Na manhã desta terça-feira, 11, 11 dos 15 leitos estavam ocupados, o equivalente a 73% da capacidade disponível.
Para colocar os novos leitos em funcionamento, o hospital contratou 20 profissionais, entre médicos, enfermeiros, técnicos em enfermagem e fisioterapeutas. Segundo a instituição, o reforço segue as necessidades do setor e as normas previstas para unidades de terapia intensiva.
A obra física da UTI foi concluída no início de julho. O investimento nas intervenções realizadas no hospital é de aproximadamente R$ 1 milhão, sendo R$ 190.985 destinados à UTI, R$ 596.930 ao Centro Cirúrgico e R$ 210.336 à Central de Material e Esterilização (CME).
Na UTI, as intervenções foram realizadas no espaço já existente, com reorganização e adequação dos ambientes. Os trabalhos envolveram uma empresa terceirizada e as equipes de manutenção e engenharia do hospital.
Além das obras, outros R$ 580 mil foram investidos em equipamentos para os cinco novos leitos, incluindo camas hospitalares, monitores, ventiladores pulmonares e estativas de teto.
Conforme o diretor-geral do HRTGB-Santé, Rodrigo Lopes, a ampliação busca atender à demanda por terapia intensiva na região e no Estado. Os novos leitos estão integrados à rede estadual.

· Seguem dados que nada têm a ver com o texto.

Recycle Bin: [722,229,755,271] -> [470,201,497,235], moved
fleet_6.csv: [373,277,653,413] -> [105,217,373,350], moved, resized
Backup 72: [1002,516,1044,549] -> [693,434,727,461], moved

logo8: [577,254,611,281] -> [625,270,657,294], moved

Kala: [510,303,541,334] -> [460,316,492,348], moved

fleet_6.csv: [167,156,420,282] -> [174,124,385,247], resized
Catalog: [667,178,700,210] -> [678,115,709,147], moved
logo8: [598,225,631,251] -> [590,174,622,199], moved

As intervenções no hospital continuam no Centro Cirúrgico e, posteriormente, avançam para a CME. No Centro Cirúrgico, os trabalhos incluem substituição de revestimentos de piso, forro e paredes e readequação dos ambientes.
A reforma foi dividida em 14 etapas para reduzir os impactos na rotina assistencial e manter o funcionamento da unidade durante os serviços.
Na CME, o projeto prevê a readequação dos fluxos operacionais, ampliação das áreas de lavagem e armazenamento de materiais esterilizados e reforma do setor, com foco na segurança e funcionalidade dos processos.